Applies to: Linux OS - Version Oracle Linux 6.0 and later
Oracle Database - Enterprise Edition
Linux x86-64
Symptoms- Database Alert log captures below:
mtype: 61 process 14152 failed because of a resource problem in the OS. The OS has most likely run out of buffers (rval: 4)
Errors in file /oracle/admin/diag/rdbms/nadb29/NADB29-7/trace/NADB29-7_ora_14152.trc (incident=249601):
ORA-00603: ORACLE server session terminated by fatal error
ORA-27504: IPC error creating OSD context
ORA-27300: OS system dependent operation:sendmsg failed with status: 105
ORA-27301: OS failure message: No buffer space available
ORA-27302: failure occurred at: sskgxpsnd2
Incident details in: /oracle/admin/diag/rdbms/nadb29/NADB29-7/incident/incdir_249601/NADB29-7_ora_14152_i249601.trc
- Network communication issue and High Memory consumption would be observed during this time.
- Server is running with UEK3 kernel.
Cause This happens due to less space available for network buffer reservation.
Solution1. On servers with High Physical Memory, the parameter vm.min_free_kbytes should be set in the order of 0.4% of total Physical Memory.

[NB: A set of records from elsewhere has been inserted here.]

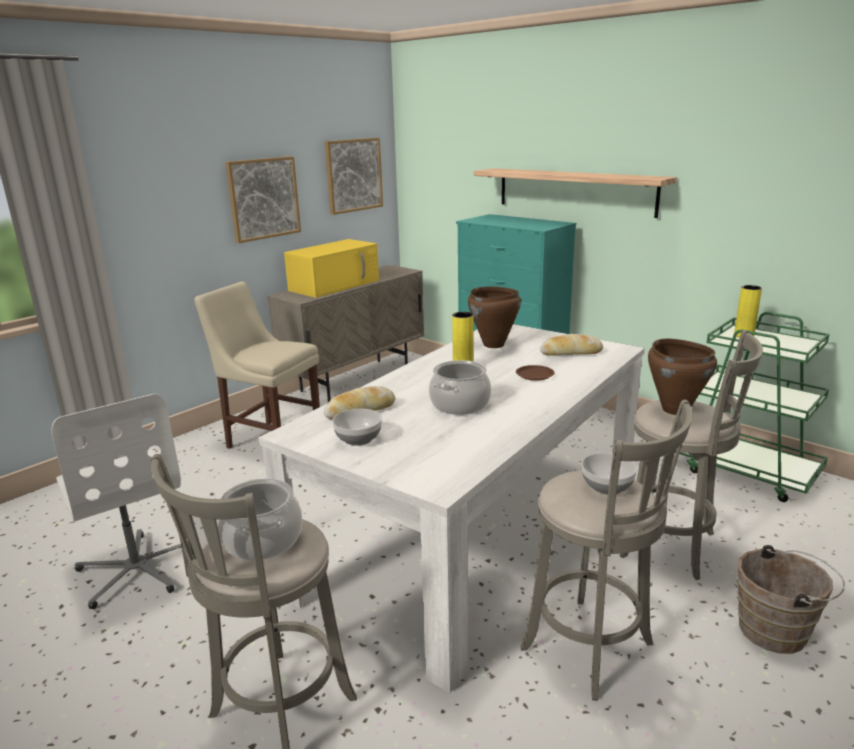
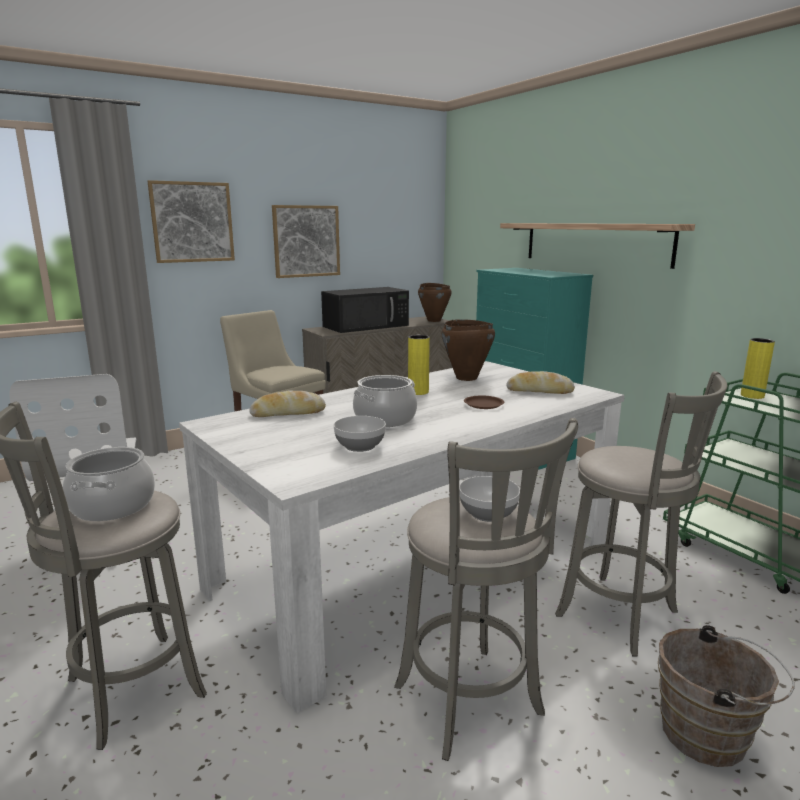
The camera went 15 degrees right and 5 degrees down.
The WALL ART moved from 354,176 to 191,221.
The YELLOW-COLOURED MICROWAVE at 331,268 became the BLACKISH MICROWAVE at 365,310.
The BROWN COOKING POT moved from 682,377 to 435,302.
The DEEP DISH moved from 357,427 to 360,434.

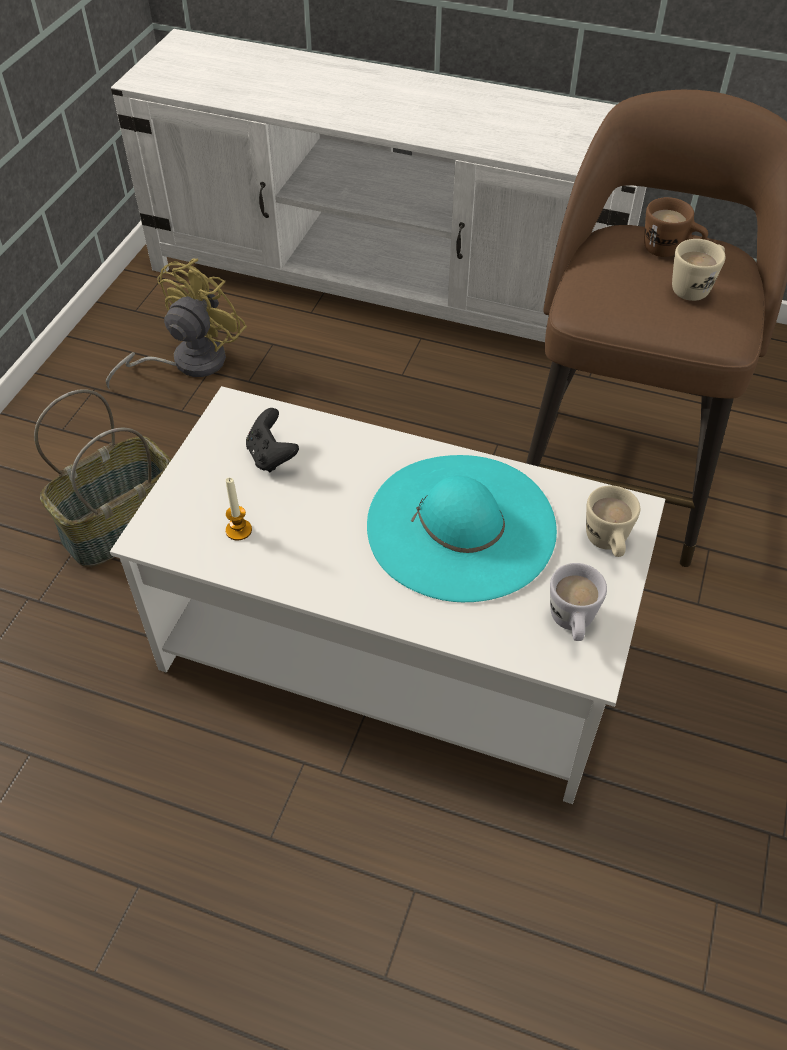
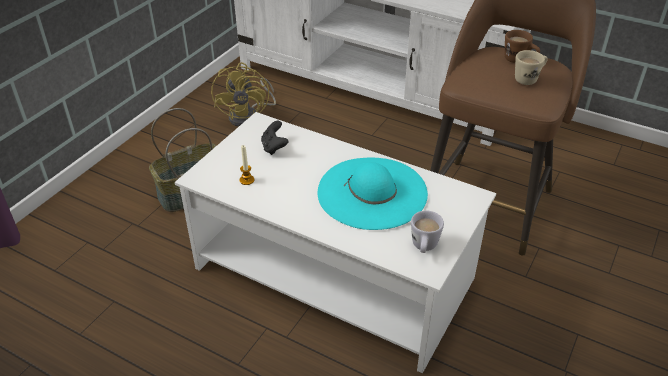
The camera went 10 degrees right and 10 degrees down.
The YELLOW-COLOURED ELECTRIC FAN at 176,324 turned 135 degrees clockwise.
The SAND-COLOURED COFFEE MUG at 613,521 disappeared.

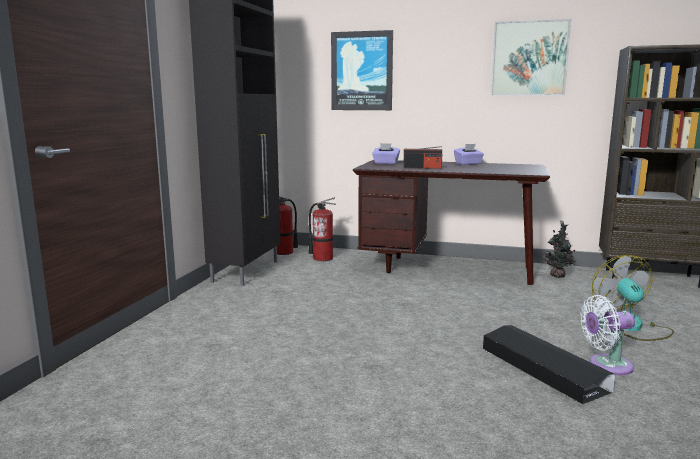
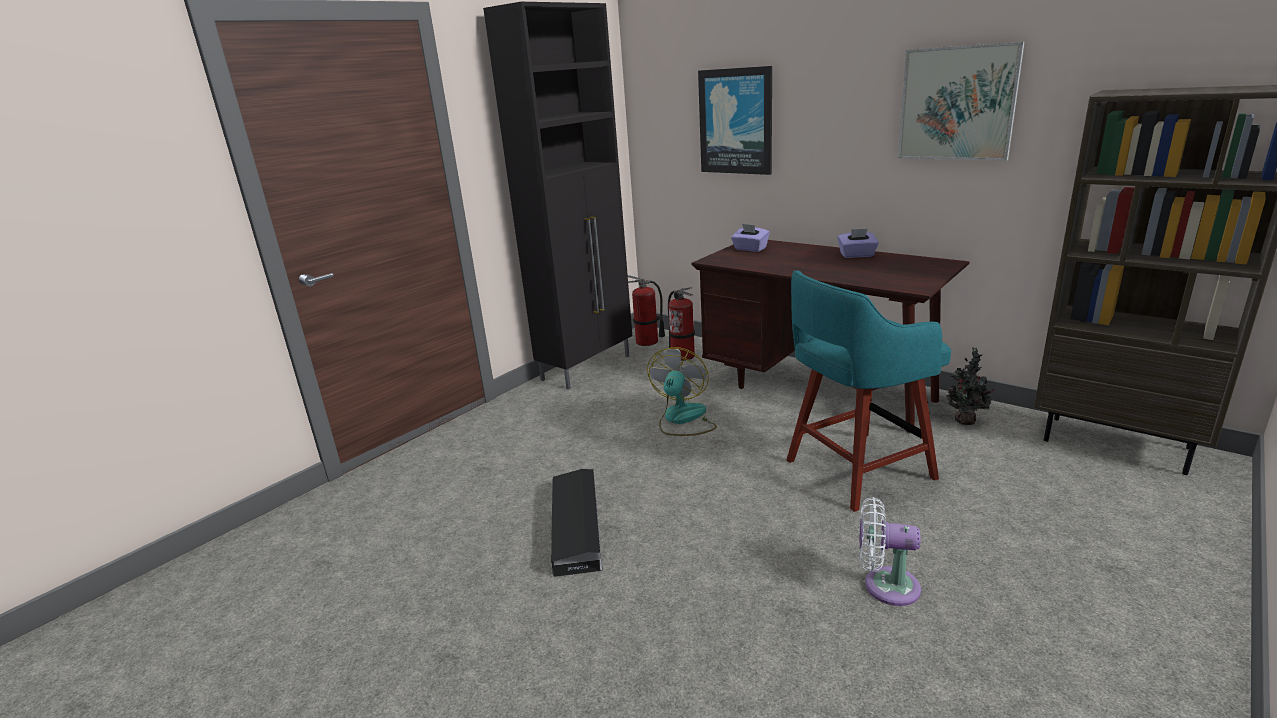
The camera went 25 degrees right and 10 degrees up.
The RADIO RECEIVER at 422,157 disappeared.
The ELECTRIC FAN moved from 633,298 to 682,391.
The BLACKISH STORAGE BIN moved from 549,364 to 577,523.
The TURQUOISE SITTING STOOL at 869,391 appeared.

This helps in keeping a larger range of defragmented memory pages available for network buffers reducing the probability of a low-buffer-space conditions.
*** For example, on a server which is having 256GB RAM, the parameter vm.min_free_kbytes should be set to 1048576 ***
On NUMA Enabled Systems, the value of vm.min_free_kbytes should be multiplied by the number of NUMA nodes since the value is to be split across all the nodes.
On NUMA Enabled Systems, the value of vm.min_free_kbytes = n * 0.4% of total Physical Memory. Here 'n' is the number of NUMA nodes.
2. Additionally, the MTU value should be modified as below
#ifconfig lo mtu 16436
To make the change persistent over reboot add the following line in the file /etc/sysconfig/network-scripts/ifcfg-lo :
MTU=16436
Save the file and restart the network service to load the changes
#service network restart
Note : While making the changes in CRS nodes, if network is restarted while CRS is up, it can hung CRS. So cluster services should be stopped prior to the network restart.